Moreover, since creating the “Chair Phyllis J. Randall” Facebook page, Defendant has used it as a tool of governance. The page is, for example, one of two preferred means by which Defendant holds “back and forth constituent conversations.”… In that capacity the “Chair Phyllis J. Randall” Facebook page has, among other things, facilitated Defendant’s coordination of disaster relief efforts after a storm… and Defendant’s efforts to aid a constituent’s daughter seeking to study abroad…. Defendant has further used the page to solicit participation in the “Commission on Women and Girls” – an initiative Defendant runs out of her office…– and to promote and invite attendance at events related to her work as Chair…. And, most frequently, Defendant has used the page to keep her constituents abreast of her activities as Chair and of important events in local government [Judge James C. Cacheris, Memorandum of Decision, Davison v. Loudoun County Board of Supervisors, U.S. District Court, Eastern District of Virginia, 2017.07.25].

Since Randall operated her Facebook page “under color of state law,” the court found that in blocking Davison, Randall censored protected speech:

…When one creates a Facebook page, one generally opens a digital space for the exchange of ideas and information…. Defendant did so here, deliberately permitting public comment on her “Chair Phyllis J. Randall” Facebook page…. In practice, Defendant has allowed virtually unfettered discussion on that page…. Indeed, Defendant has affirmatively solicited comments from her constituents…. This sort of governmental “designation of a place or channel of communication for use by the public” is more than sufficient to create a forum for speech….

…If the Supreme Court’s First Amendment jurisprudence makes anything clear, it is that speech may not be disfavored by the government simply because it offends…. Here, as discussed above, Defendant acted in her governmental capacity. Defendant’s offense at Plaintiff’s views was therefore an illegitimate basis for her actions – particularly given that Plaintiff earned Defendant’s ire by criticizing the County government. Indeed, the suppression of critical commentary regarding elected officials is the quintessential form of viewpoint discrimination against which the First Amendment guards…. By prohibiting Plaintiff from participating in her online forum because she took offense at his claim that her colleagues in the County [Cacheris, 2017.07.25].

Senator Rounds created his verified Twitter account in January 2015, when he took office in the U.S. Senate. @SenatorRounds is the second social media link listed on Senator Rounds’s official U.S. Senate website. This Twitter feed includes numerous updates on official action in the Senate and its committees, plus photos of constituents who visit the Senator in his official capacity in Washington and occasional warm fuzzies to the folks back home. @SenatorRounds looks very much like a social media account that would not exist absent Mike Rounds’s official government position. The logic of Davison v. Loudoun would lead us to conclude that blocking Twitter users from @SenatorRounds based on offense or disagreement with political positions (like the endorsement of Donald Trump for President) is unconstitutional.

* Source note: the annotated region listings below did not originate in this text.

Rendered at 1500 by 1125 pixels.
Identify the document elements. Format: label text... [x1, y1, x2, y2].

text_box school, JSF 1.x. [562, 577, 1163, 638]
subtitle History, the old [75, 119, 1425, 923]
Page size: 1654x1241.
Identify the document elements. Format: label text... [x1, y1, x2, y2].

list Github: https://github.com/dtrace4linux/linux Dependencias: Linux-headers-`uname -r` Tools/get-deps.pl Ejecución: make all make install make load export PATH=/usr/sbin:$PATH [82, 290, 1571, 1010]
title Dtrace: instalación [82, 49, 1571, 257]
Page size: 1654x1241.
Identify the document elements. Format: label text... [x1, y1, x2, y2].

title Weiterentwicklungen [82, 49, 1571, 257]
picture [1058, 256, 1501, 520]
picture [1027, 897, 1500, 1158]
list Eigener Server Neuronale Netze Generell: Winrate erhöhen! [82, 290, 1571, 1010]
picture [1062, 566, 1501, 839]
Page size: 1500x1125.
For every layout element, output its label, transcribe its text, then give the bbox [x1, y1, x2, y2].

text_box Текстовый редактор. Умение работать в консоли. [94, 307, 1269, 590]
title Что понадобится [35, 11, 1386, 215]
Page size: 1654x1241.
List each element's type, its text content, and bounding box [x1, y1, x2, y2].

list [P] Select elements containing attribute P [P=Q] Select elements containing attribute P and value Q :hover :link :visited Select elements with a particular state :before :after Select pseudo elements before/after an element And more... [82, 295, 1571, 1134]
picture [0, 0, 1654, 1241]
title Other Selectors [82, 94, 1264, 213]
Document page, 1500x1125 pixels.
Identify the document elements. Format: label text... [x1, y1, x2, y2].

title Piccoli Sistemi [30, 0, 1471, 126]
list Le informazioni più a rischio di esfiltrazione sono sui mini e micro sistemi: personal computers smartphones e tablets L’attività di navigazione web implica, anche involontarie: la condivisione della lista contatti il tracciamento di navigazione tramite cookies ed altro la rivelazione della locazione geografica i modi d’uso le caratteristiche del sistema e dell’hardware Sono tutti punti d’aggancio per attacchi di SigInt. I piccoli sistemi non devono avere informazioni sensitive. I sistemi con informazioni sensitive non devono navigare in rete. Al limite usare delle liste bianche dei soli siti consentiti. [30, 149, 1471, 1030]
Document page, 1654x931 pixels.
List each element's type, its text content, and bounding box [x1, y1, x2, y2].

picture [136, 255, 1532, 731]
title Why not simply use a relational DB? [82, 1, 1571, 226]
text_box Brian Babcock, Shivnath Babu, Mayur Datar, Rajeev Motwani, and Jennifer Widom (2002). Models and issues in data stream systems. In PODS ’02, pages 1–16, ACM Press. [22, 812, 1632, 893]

Davison v. Loudoun has obvious implications for complaints and lawsuits against Donald Trump for blocking Americans from following his overheated Twitter account. Trump’s Tweeting predates his occupation of public office by almost eight years; however, as Vox notes, his use of that account for public purposes like announcing the firing of his chief of staff and declaring a ban on transgender soldiers will make it easier for users he has blocked to prevail in legal action against him.